1925 Nobel Prize in Chemistry
Reason for Award
for his demonstration of the heterogeneous nature of colloid solutions and for the methods he used, which have since become fundamental in modern colloid chemistry
Laureates
German Reich, 
Kingdom of Hungary
Explanation
Milk and mayonnaise look like single liquids, but they are actually tiny particles floating in water; this special state is called a colloid. Mr. Zsigmondy built a special microscope that allowed scientists to see those tiny particles for the first time. Thanks to his work, we can now explain everyday mysteries such as why milk stays mixed and looks white.
Related Keywords
colloid solution
A colloid solution is a system in which particles roughly 1–1000 nanometres in size are uniformly dispersed in a liquid. Although gas or solid dispersions also exist, liquid colloids are the most common. Because the particles are so small, they do not settle under gravity but exhibit Brownian motion, giving the mixture an apparently homogeneous appearance. The particles scatter light, making the system visible via the Tyndall effect. Colloids are used in food, cosmetics, and pharmaceuticals, where controlling particle size directly determines performance.
ultramicroscope
The ultramicroscope, invented by Zsigmondy in 1902, uses dark-field observation perpendicular to the illumination path. By detecting only scattered light, it can visualize nanoparticles smaller than the diffraction limit as bright points. This allowed direct confirmation of colloid particles and their motion. The instrument is the ancestor of modern laser scattering and nanoparticle tracking analysis. It revolutionised stability evaluation and size measurement of particle dispersions.
Brownian motion
Brownian motion is the random movement of small particles caused by collisions with surrounding molecules. Zsigmondy recorded the Brownian motion of gold particles using the ultramicroscope, demonstrating agreement between theory and experiment. The observation served as key evidence for the existence of molecules. It is used to verify the Stokes–Einstein relation linking diffusion coefficient and particle size. Brownian motion underpins dynamic light scattering and microrheology of nanoparticles.
dialysis (chemistry)
In chemistry, dialysis is a separation technique that removes small molecules through a semipermeable membrane while retaining larger colloid particles. Zsigmondy repeatedly dialysed colloidal solutions to purify them and quantify the effect of electrolytes on particle stability. Today, dialysis is used in protein purification and post-processing of drug-delivery particles. Clean colloids obtained by dialysis improve reproducibility in light-scattering and viscosity measurements. Development of membrane materials has also led to medical hemodialysis and industrial wastewater treatment applications.
Tyndall effect
The Tyndall effect is the visible light path produced when colloid particles scatter light. It is the same principle that makes a flashlight beam visible in fog. Zsigmondy used the effect to measure particle size and concentration, demonstrating colloidal heterogeneity. Environmental science applies it to detect atmospheric aerosols, and food science uses it to assess beverage turbidity. Analysis of wavelength-dependent scattering intensity has evolved to estimate particle size distributions.

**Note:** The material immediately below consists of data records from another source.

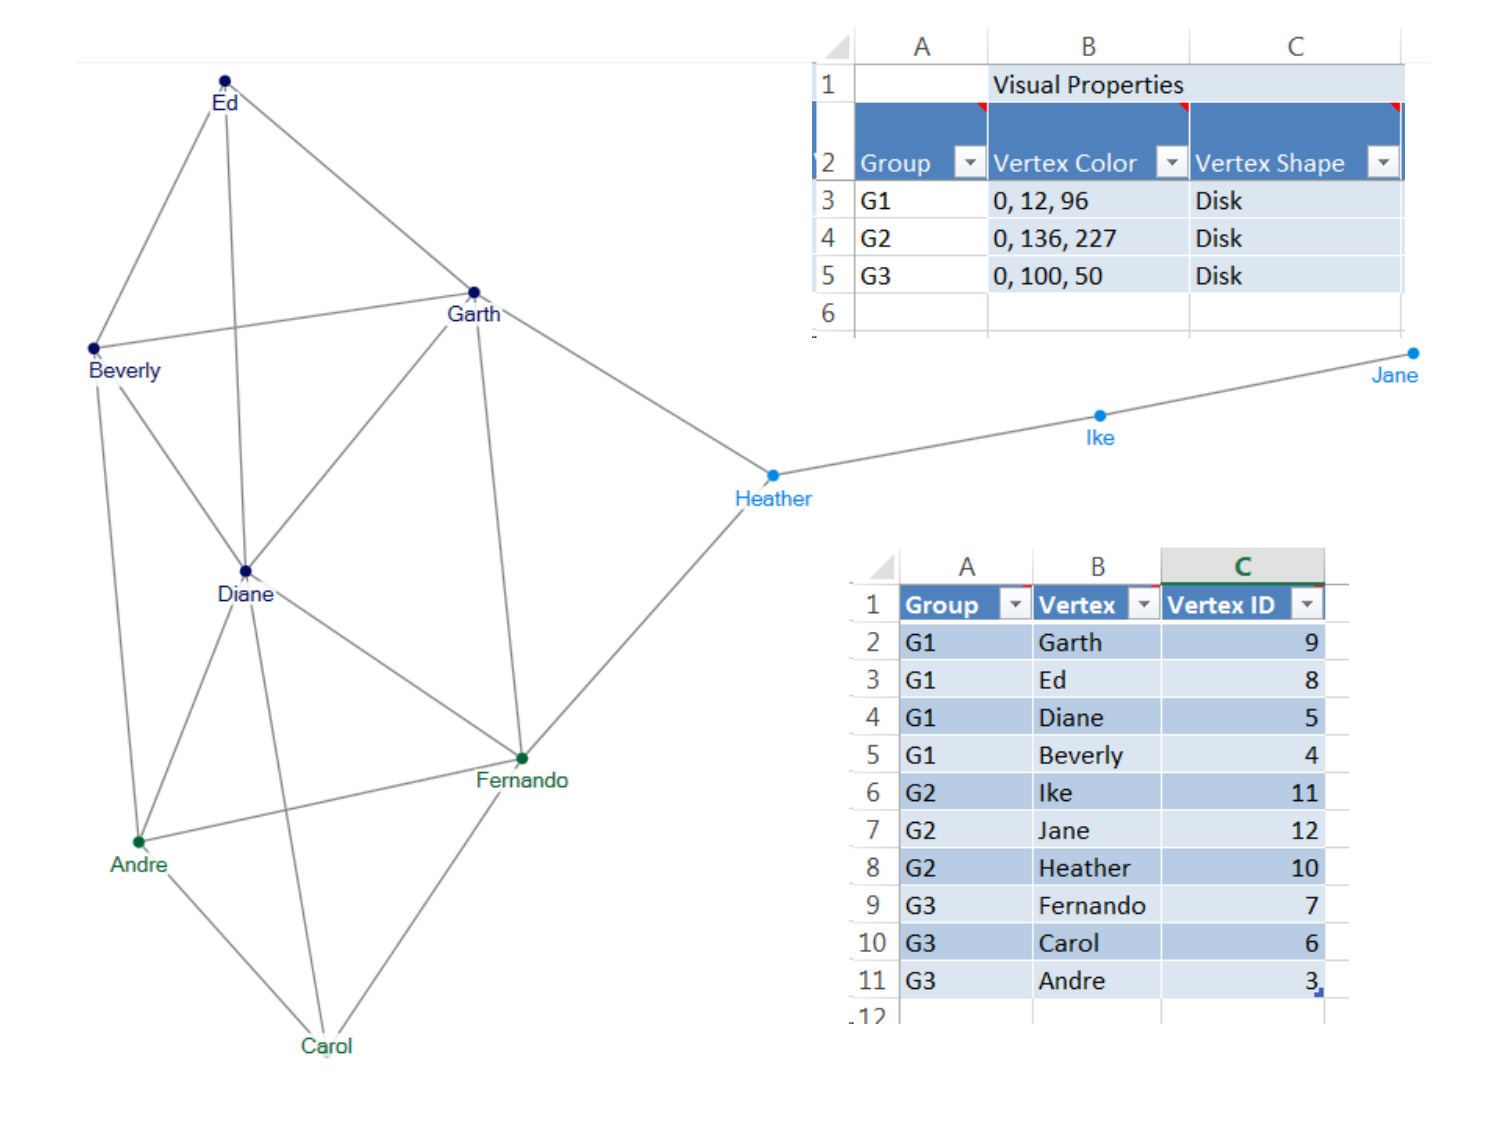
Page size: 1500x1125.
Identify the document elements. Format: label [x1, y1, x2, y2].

picture [66, 20, 1434, 1063]
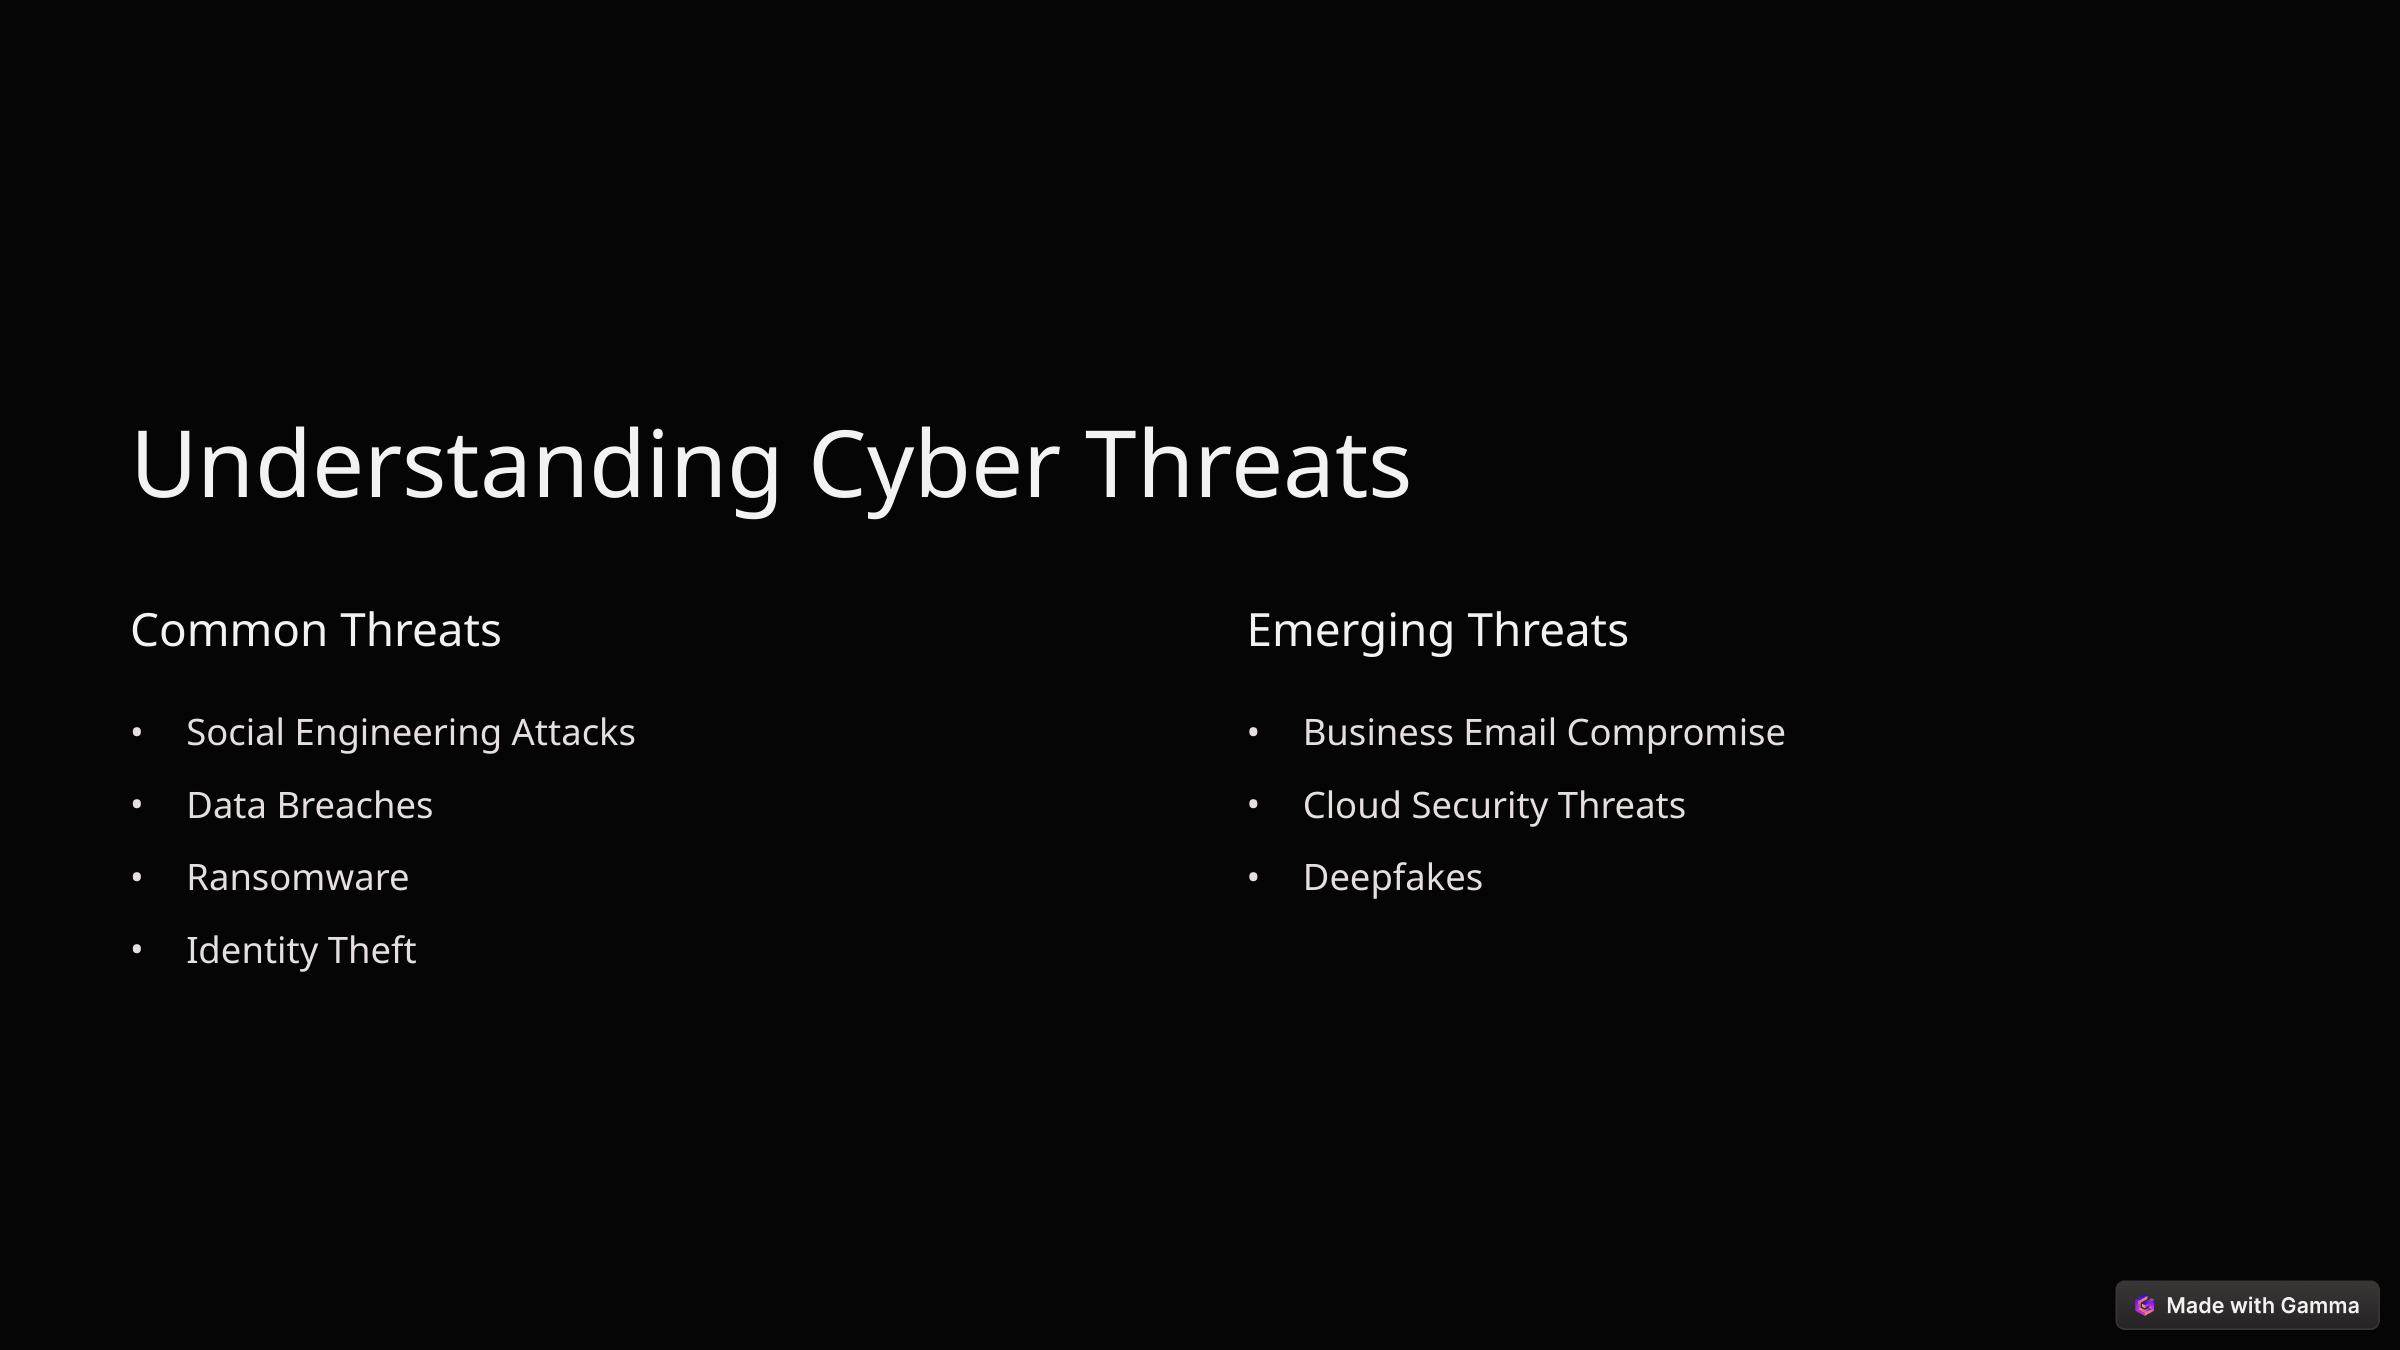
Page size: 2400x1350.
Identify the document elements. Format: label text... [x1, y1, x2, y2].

text_box Deepfakes [1246, 827, 2271, 887]
text_box Identity Theft [130, 899, 1155, 960]
text_box Emerging Threats [1246, 586, 1712, 645]
text_box Cloud Security Threats [1246, 754, 2271, 815]
text_box Understanding Cyber Threats [130, 377, 1483, 494]
text_box Common Threats [130, 586, 596, 645]
text_box Business Email Compromise [1246, 682, 2271, 742]
text_box Ransomware [130, 827, 1155, 887]
picture [2106, 1271, 2389, 1339]
text_box Data Breaches [130, 754, 1155, 815]
text_box Social Engineering Attacks [130, 682, 1155, 742]
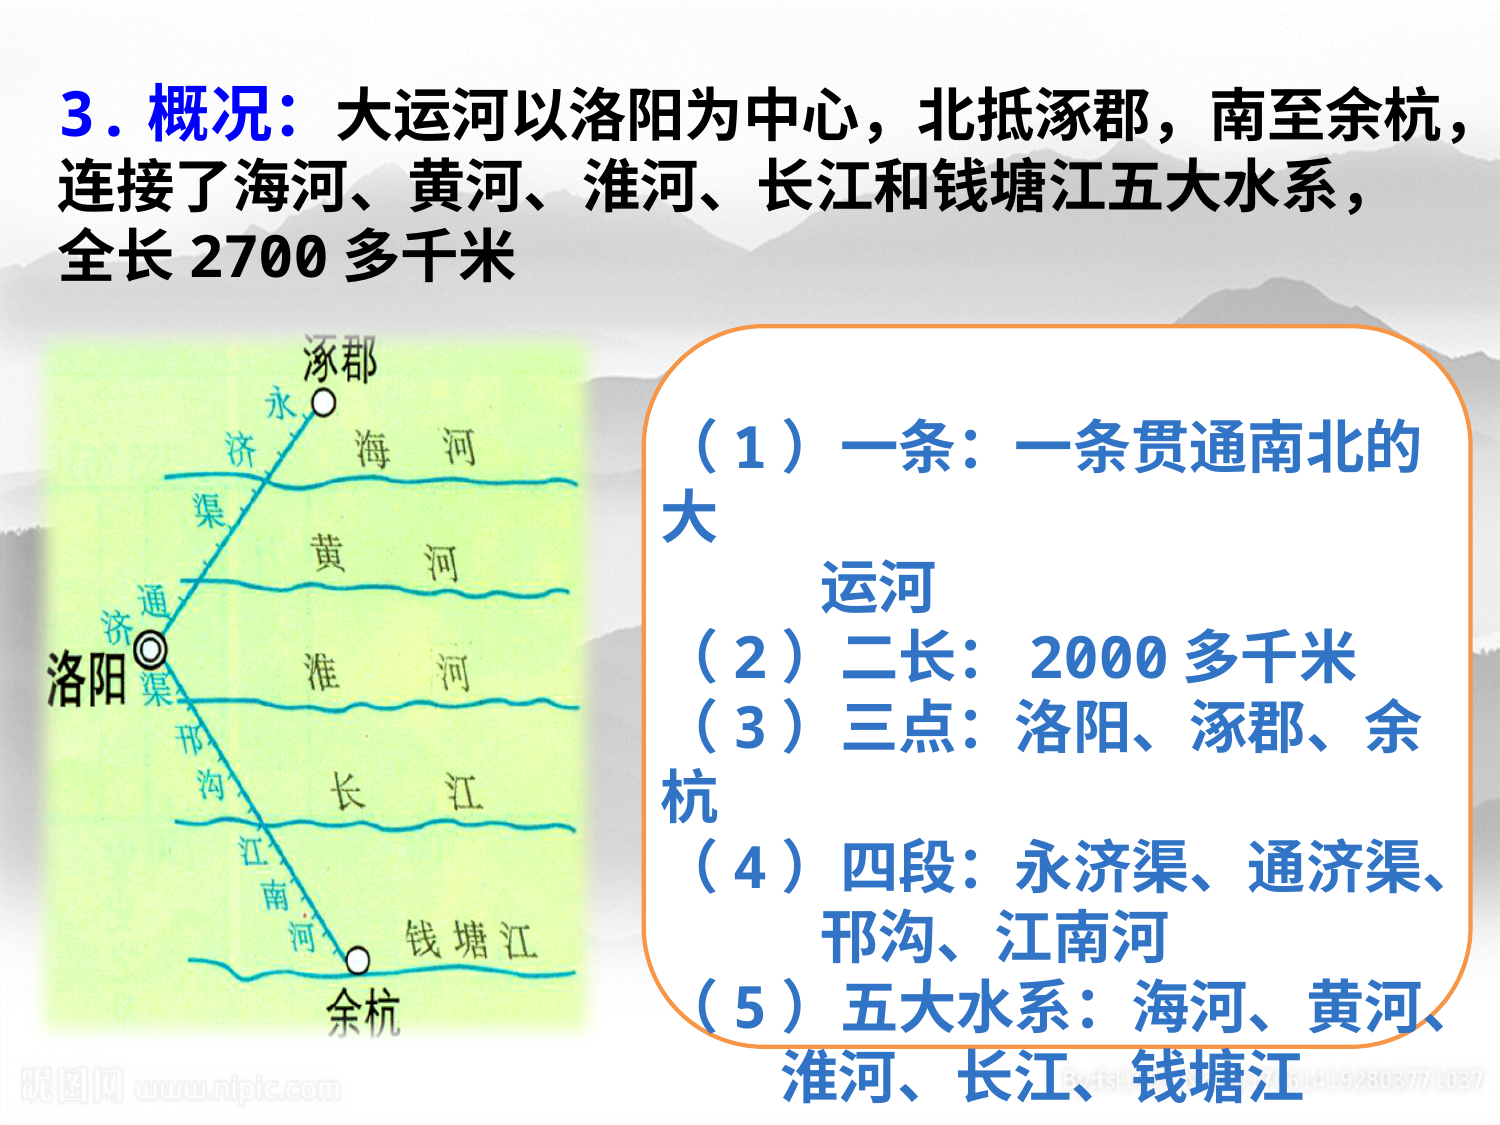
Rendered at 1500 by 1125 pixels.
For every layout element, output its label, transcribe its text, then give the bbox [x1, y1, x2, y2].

text_box [641, 417, 645, 956]
text_box 3.概况：大运河以洛阳为中心，北抵涿郡，南至余杭， 连接了海河、黄河、淮河、长江和钱塘江五大水系，全长2700多千米 [43, 66, 1459, 296]
text_box （1）一条：一条贯通南北的大 运河 （2）二长：2000多千米 （3）三点：洛阳、涿郡、余杭 （4）四段：永济渠、通济渠、 邗沟、江南河 （5）五大水系：海河、黄河、 淮河、长江、钱塘江 [645, 402, 1492, 1118]
picture [26, 322, 605, 1047]
text_box [649, 324, 1465, 402]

particle size distribution
Particle size distribution represents the statistical spread of sizes in a dispersion. The stability and optical properties of a colloid depend not only on mean size but also on the distribution shape. Zsigmondy’s work led to preparation methods yielding narrow distributions, applied today in high-performance pigments and quantum-dot production. Modern techniques such as dynamic light scattering and electrophoretic mobility analysis evaluate nanoparticle distributions. Controlling the distribution is crucial for drug-release rates and ink-jet printing accuracy.
sol–gel transition
The sol–gel transition is the process in which a liquid sol forms a three-dimensional network and becomes a solid gel. As colloid particles aggregate and cross-link, viscosity rises sharply until solidification occurs. Zsigmondy’s particle-observation techniques provided a means to visualise this transition point. The phenomenon underlies the manufacture of ceramics, silica aerogels, contact-lens materials, and many other technologies. By controlling the transition, engineers can design pore size and mechanical strength of the final material.
heterogeneous system
A heterogeneous system contains two or more distinct phases—solid, liquid, or gas. Although a colloid appears to be a single phase, it is actually a classic heterogeneous system comprising particle and solvent phases. By demonstrating this heterogeneity, Zsigmondy opened pathways to thermodynamic and interfacial chemistry research. Understanding surfactants and emulsion stabilisation also relies on the concept of heterogeneous systems. Materials development often seeks to control heterostructure to optimise optical and mechanical properties.